I came across a result which seems to be true (via a good number of computer calculations for randomly generated examples) but that I do not know how to prove:
Let $V$ be an orthogonal real $n \times n$ matrix and $B$ be any $n \times n-1$ real matrix. Then it appears that $\forall 1\leq i\leq n$:
$$\det\begin{bmatrix}V^TB & \pmb{e_i}\end{bmatrix} ^ 2 = \det\begin{bmatrix}B & \pmb{v_i}\end{bmatrix} ^ 2$$
where $\pmb{e_i}$ is the standard basis vector, $\pmb{v_i}$ is the $i$-th column of $V$, and the matrices in the determinant on the LHS and RHS are each $n \times n$ and formed by appending the $n \times n-1$ matrix on the left with the $n \times 1$ vector on the right.

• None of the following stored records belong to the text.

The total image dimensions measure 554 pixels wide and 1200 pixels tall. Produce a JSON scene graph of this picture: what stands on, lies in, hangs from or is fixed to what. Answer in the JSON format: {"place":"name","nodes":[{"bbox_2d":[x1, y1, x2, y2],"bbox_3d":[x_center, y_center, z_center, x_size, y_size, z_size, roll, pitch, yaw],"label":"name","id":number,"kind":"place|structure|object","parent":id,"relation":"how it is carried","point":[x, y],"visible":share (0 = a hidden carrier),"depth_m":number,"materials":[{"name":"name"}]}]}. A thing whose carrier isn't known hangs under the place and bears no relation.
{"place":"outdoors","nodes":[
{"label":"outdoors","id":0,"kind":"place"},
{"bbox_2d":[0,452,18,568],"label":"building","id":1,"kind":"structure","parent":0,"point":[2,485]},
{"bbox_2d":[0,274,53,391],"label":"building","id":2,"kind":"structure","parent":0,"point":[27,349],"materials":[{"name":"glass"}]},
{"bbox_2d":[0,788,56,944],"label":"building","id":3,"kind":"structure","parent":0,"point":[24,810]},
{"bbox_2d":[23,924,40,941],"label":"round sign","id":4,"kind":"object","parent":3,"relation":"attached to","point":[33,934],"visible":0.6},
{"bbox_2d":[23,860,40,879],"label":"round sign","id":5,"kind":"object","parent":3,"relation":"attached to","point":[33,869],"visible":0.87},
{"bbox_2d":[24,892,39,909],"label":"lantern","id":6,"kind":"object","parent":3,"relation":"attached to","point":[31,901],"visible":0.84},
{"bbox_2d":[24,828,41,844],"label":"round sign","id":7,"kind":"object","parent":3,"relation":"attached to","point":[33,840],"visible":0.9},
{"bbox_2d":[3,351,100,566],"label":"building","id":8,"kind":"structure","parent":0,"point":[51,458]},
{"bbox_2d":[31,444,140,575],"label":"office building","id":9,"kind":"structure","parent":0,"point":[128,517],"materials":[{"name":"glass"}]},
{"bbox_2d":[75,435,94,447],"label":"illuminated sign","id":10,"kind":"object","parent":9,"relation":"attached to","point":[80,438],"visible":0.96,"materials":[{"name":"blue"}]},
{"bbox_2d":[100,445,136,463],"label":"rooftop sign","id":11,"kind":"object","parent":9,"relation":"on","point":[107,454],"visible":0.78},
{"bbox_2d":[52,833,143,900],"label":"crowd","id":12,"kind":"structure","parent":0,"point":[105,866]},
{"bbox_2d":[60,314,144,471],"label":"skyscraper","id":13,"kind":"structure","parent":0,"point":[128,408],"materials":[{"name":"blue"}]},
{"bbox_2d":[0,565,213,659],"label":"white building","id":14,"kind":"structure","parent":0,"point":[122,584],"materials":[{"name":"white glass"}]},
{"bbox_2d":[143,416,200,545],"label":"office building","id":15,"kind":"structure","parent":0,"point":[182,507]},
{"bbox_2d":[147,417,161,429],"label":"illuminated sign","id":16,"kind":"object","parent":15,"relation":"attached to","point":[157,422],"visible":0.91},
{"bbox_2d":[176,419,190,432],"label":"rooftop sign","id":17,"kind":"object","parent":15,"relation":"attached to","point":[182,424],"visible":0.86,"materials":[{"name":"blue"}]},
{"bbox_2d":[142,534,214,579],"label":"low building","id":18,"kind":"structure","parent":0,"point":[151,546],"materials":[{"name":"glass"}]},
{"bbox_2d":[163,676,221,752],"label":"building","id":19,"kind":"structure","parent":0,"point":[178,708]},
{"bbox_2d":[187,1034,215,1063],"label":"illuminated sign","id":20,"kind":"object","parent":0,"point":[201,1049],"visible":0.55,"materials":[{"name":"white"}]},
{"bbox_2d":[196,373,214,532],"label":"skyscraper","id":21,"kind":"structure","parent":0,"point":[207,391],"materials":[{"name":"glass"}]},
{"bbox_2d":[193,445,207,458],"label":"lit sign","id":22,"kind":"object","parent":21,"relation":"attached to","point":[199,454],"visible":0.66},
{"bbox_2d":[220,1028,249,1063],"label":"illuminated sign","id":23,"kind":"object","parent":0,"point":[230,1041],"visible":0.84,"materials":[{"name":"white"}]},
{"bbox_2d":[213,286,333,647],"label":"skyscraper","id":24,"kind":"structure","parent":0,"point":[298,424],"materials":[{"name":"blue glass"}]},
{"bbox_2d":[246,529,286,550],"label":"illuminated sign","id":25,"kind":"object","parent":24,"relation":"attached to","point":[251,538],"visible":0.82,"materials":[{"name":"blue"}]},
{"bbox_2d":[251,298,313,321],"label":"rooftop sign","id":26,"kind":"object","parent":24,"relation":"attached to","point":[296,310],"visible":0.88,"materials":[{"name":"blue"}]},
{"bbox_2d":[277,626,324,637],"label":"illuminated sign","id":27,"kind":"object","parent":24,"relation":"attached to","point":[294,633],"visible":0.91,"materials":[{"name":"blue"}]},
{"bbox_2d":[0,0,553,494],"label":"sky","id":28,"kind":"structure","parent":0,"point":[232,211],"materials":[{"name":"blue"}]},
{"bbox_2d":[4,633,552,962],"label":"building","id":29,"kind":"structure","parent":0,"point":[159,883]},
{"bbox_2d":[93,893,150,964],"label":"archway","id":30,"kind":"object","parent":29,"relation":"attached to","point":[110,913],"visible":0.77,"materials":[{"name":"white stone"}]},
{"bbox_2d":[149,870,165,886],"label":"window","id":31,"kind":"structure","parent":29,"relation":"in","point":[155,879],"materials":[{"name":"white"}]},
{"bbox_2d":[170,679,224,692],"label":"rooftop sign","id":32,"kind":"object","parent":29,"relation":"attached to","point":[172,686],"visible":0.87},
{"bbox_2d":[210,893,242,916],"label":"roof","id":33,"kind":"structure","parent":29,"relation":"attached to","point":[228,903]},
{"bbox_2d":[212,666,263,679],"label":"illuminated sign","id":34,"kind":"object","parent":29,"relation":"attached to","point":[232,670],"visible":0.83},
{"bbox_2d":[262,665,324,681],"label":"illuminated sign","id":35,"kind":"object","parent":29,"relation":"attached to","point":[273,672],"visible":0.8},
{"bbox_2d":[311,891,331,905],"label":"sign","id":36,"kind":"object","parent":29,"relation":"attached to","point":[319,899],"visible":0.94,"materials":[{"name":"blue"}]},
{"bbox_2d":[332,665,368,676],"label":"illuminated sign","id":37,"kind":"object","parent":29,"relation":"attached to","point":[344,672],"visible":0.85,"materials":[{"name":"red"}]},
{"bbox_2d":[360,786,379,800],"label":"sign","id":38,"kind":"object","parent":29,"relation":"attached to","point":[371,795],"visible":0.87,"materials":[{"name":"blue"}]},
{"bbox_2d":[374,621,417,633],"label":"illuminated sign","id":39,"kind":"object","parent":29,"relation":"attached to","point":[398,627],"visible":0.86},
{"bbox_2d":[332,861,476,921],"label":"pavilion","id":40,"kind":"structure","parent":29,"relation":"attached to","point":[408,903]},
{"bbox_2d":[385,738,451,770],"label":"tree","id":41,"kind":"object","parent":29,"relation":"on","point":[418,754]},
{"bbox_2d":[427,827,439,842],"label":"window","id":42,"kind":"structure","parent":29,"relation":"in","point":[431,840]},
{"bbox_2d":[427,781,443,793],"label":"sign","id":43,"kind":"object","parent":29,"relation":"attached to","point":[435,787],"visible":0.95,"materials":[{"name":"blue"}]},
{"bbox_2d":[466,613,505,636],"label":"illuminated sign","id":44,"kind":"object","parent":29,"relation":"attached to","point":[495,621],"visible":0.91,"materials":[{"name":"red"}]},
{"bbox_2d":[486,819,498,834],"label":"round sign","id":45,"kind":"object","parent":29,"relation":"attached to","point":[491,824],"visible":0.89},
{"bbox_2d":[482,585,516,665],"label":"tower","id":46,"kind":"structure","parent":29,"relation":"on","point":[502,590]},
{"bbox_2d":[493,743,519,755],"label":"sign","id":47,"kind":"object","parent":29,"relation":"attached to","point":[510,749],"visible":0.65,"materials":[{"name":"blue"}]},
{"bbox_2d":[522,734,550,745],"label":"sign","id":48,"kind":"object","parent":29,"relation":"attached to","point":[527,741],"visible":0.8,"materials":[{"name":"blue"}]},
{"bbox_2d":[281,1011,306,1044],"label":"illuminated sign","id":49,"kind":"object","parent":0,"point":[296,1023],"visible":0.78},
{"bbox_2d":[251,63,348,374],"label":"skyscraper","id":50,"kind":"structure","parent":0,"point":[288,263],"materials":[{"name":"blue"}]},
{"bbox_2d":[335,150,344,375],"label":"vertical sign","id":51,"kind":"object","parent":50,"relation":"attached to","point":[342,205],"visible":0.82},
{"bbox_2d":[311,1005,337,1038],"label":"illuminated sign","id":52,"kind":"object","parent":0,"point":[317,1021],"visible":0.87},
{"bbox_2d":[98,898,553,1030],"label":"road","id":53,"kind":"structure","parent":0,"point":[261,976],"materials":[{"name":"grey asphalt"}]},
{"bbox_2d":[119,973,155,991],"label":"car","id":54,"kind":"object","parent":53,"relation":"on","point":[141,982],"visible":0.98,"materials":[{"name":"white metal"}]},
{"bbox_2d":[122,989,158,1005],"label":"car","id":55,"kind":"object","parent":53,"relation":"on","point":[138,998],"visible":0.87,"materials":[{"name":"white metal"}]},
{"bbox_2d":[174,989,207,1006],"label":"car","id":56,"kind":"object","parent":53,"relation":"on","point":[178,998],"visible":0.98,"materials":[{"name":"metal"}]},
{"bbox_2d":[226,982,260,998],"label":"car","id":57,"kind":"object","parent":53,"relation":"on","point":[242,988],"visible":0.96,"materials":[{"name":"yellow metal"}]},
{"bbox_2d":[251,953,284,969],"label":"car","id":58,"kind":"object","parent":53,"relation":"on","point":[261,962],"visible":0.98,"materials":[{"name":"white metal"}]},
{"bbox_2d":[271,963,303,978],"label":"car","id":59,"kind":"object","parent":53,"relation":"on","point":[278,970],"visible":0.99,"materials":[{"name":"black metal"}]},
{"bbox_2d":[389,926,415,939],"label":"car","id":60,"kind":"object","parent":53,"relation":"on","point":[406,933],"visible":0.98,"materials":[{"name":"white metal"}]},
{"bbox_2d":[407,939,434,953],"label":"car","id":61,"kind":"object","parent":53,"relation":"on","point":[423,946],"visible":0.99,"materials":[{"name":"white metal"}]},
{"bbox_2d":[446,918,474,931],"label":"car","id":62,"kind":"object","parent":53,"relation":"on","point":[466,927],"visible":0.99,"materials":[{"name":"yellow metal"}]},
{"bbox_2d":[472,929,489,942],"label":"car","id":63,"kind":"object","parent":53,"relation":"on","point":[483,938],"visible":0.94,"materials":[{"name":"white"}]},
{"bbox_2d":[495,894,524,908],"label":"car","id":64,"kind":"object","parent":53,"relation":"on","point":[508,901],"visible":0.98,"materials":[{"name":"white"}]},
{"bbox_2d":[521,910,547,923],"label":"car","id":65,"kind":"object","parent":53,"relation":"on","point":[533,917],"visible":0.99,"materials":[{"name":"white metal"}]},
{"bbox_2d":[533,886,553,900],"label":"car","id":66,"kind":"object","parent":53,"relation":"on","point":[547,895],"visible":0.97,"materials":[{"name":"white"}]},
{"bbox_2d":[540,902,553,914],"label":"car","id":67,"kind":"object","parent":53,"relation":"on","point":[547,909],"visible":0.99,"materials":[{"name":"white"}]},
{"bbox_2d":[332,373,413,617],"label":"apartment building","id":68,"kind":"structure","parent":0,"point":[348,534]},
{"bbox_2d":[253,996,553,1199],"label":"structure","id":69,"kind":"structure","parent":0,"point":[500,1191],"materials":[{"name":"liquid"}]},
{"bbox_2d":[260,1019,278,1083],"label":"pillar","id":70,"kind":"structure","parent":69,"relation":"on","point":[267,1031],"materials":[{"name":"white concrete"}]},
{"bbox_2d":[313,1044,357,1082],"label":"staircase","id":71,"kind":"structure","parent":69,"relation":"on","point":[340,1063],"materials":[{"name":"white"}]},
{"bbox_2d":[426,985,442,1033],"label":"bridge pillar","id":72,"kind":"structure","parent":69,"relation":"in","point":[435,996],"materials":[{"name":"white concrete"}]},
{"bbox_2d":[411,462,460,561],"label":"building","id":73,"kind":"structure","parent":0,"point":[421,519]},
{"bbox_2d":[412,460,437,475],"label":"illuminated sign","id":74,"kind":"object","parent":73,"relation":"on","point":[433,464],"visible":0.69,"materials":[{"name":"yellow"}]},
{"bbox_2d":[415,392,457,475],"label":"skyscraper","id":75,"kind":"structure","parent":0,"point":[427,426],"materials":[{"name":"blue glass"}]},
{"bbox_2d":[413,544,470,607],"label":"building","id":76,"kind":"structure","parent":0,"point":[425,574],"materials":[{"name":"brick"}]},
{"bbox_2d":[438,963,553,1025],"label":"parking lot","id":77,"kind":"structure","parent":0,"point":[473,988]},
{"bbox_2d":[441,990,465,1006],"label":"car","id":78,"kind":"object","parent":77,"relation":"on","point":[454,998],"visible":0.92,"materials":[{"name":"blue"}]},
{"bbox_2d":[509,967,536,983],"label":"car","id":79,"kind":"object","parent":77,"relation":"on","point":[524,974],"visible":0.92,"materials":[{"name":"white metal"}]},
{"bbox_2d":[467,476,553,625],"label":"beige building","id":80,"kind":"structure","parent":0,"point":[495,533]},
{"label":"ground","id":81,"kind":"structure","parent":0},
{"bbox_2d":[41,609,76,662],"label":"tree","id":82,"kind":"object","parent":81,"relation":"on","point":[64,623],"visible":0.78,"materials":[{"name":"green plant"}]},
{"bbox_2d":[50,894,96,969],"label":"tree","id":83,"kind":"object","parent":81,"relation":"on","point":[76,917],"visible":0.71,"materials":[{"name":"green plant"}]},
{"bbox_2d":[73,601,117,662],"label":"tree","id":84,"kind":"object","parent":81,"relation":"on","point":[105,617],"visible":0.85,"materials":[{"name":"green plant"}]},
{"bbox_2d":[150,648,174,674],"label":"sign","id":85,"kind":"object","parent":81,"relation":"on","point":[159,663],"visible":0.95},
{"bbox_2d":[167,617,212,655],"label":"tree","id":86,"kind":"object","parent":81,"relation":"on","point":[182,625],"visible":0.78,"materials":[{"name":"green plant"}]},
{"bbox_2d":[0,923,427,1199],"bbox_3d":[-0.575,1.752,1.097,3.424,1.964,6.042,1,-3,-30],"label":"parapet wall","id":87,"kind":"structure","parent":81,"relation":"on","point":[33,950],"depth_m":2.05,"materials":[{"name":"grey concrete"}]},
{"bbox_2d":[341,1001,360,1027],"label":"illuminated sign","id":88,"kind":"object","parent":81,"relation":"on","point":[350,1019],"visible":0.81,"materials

I can demonstrate it clumsily for $n=2$ and thought about setting out for an inductive proof, but I imagine there must be a more direct, illuminating way - would appreciate even the smallest hint or general direction on what that might be!
(Apologies for the long title, let me know if using notation is preferable to words.)
Hint: Note that $$ V^T \pmatrix{B&v_i} = \pmatrix{V^TB & V^Tv_i} = \pmatrix{V^TB & e_i}. $$